▶ _Consigne écrite 1_
D'après le texte, en quelle année la société Séphora a-t-elle lancé sa première gamme de produits de bain sous marque propre ?

▶ _Texte_
※ ※ ※

Considérant que le parasitisme se caractérise par l'intention de promouvoir sa propre activité commerciale en profitant gratuitement et sans risque du fruit des efforts de toute nature et des investissements d'autrui en imitant son produit avec suffisamment de différences pour éviter le plagiat ;

Considérant que la société Séphora a mis sa première gamme de produits de bain sous marque propre sur le marché en 1995, gamme se caractérisant par l'association de senteurs et de couleurs ; qu'il ne saurait être contesté que cette mise sur le marché est bien antérieure à celle de la société Nocibé et qu'elle a connu un succès commercial ; que, si la société Nocibé ne pouvait ignorer l'existence des produits Séphora, la liberté du commerce fait qu'elle pouvait développer une gamme de produits de bains sous marque propre; qu'il résulte des éléments produits que la tendance du marché a été de développer des lignes de produits de bain comportant une gamme variée de produits.

Considérant que la société Séphora reproche à la société Nocibé d'avoir, pour vendre une gamme de produits concurrents aux siens, combiné de multiples caractéristiques de sa gamme qu'elle identifie comme étant l'impression visuelle de la gamme à savoir le nombre de produits, la déclinaison des produits couleurs / senteurs, des conditionnements extrêmement similaires, et même l'esprit véhiculé par la gamme dans sa présentation en rayons ou dans les publicités, se procurant de la sorte un avantage concurrentiel.

Sur la présence de neuf produits de bain

Considérant que la société Séphora soutient que la société Nocibé a fait le choix de proposer dans sa gamme 9 des produits qui figurent dans la gamme Séphora, à savoir un cube effervescent, une eau de toilette, une crème lavante pour les mains, un bain douche moussant, un lait corps hydratant, un gommage corps lissant, un baume corps raffermissant, une fleur de douche et une bougie parfumée, alors que ces produits ne se retrouvent pas globalement à l'identique dans les marques concurrentes qui commercialisent des gammes de produits bain.

Considérant qu'en 1995, la gamme de la société Séphora se composait de quatre produits, un gel douche, du savon, un bain moussant, des perles de bain et de l'eau de toilette, évoluant en 2007, puis en 2011 pour atteindre alors 10 produits déclinés en plusieurs couleurs et senteurs de sorte qu'elle propose une gamme de 140 références.

※ ※ ※

▶ _Matériel d'exercice_
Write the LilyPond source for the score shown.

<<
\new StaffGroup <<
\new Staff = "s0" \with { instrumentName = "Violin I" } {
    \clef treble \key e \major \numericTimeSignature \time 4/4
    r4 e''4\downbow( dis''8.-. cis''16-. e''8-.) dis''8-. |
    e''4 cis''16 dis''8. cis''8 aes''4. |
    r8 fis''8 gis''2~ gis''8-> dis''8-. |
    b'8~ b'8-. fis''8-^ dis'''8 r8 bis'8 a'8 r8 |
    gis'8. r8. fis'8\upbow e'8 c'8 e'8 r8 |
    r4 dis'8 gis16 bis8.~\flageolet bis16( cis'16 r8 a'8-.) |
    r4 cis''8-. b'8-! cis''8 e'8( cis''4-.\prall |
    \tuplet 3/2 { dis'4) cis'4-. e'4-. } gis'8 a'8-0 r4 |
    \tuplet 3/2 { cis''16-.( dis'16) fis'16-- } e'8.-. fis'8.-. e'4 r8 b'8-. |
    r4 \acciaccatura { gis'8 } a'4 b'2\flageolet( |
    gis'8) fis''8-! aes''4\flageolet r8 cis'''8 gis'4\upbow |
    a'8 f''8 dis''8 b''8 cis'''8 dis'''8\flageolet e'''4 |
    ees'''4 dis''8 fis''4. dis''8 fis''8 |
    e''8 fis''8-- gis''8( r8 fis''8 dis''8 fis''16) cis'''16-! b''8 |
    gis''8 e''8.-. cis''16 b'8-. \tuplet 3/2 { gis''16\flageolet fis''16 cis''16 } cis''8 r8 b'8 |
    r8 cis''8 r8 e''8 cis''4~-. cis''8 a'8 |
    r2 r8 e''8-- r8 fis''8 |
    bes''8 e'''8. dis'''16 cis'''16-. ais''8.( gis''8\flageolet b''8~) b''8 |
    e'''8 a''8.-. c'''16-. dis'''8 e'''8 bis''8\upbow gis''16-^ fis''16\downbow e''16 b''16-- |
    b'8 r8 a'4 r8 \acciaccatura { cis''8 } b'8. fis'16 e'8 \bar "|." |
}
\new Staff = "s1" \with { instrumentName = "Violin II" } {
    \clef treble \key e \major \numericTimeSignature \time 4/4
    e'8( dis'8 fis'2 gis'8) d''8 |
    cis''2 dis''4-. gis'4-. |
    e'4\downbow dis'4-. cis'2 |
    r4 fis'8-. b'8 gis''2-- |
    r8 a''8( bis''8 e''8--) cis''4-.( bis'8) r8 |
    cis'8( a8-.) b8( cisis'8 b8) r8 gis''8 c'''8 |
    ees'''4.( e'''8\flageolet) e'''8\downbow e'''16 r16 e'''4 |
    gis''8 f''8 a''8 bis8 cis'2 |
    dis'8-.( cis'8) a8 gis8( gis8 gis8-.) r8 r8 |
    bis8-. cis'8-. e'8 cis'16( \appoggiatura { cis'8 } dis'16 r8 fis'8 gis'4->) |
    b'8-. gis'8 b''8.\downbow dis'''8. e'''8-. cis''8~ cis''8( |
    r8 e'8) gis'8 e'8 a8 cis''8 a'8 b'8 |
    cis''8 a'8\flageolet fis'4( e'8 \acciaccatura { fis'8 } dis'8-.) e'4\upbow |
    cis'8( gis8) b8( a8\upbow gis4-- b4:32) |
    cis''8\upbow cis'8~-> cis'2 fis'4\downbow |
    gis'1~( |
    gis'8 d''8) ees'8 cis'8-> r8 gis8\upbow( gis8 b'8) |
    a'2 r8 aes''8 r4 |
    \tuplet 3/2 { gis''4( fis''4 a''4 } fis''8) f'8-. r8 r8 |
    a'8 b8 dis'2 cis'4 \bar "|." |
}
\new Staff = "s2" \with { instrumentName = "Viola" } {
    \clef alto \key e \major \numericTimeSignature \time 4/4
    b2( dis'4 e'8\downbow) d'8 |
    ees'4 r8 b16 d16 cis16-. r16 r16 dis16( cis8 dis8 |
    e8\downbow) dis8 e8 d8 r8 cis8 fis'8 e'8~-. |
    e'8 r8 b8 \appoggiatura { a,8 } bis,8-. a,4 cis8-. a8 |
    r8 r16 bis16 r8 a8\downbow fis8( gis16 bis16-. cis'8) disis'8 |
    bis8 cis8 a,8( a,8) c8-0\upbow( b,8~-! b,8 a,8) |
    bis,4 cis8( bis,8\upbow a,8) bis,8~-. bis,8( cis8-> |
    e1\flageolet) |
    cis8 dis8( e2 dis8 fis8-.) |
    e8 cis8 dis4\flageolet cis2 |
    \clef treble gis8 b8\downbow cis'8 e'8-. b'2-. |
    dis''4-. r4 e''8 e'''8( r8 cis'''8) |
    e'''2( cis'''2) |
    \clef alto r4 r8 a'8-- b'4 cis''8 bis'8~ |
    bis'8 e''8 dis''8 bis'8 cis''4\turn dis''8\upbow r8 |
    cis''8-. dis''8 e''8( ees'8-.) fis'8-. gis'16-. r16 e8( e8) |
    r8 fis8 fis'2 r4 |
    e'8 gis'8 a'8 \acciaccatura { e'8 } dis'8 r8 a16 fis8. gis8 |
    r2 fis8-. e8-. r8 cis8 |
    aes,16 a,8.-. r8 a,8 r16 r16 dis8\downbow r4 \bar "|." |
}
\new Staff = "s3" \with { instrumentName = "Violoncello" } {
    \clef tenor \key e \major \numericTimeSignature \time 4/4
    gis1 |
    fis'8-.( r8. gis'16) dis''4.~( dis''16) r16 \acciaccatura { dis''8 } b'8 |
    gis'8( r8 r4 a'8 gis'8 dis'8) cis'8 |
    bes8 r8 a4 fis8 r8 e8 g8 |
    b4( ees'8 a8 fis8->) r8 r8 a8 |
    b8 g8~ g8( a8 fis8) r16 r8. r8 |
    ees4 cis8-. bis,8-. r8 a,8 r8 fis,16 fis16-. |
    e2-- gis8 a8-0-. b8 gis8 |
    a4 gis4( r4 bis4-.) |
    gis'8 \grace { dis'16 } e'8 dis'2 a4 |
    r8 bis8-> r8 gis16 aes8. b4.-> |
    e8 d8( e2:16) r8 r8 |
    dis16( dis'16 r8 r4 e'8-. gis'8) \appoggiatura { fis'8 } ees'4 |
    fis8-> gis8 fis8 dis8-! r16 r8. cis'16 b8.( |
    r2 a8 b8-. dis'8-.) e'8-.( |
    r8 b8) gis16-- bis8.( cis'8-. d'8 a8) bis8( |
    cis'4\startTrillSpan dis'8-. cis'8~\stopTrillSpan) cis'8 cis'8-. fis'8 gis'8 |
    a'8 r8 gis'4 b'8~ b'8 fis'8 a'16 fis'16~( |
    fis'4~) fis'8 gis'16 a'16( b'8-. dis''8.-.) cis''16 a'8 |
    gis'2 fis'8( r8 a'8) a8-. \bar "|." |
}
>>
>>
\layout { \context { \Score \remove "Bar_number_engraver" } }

※ ※ ※

▶ _Consigne écrite 2_
Repérez dans les enregistrements chaque ligne contenant la chaîne "with" et recopiez-la.

▶ _Réponse à l'exercice 1_
En 1995.

▶ _Réponse à l'exercice 2_
\new Staff = "s0" \with { instrumentName = "Violin I" } {
\new Staff = "s1" \with { instrumentName = "Violin II" } {
\new Staff = "s2" \with { instrumentName = "Viola" } {
\new Staff = "s3" \with { instrumentName = "Violoncello" } {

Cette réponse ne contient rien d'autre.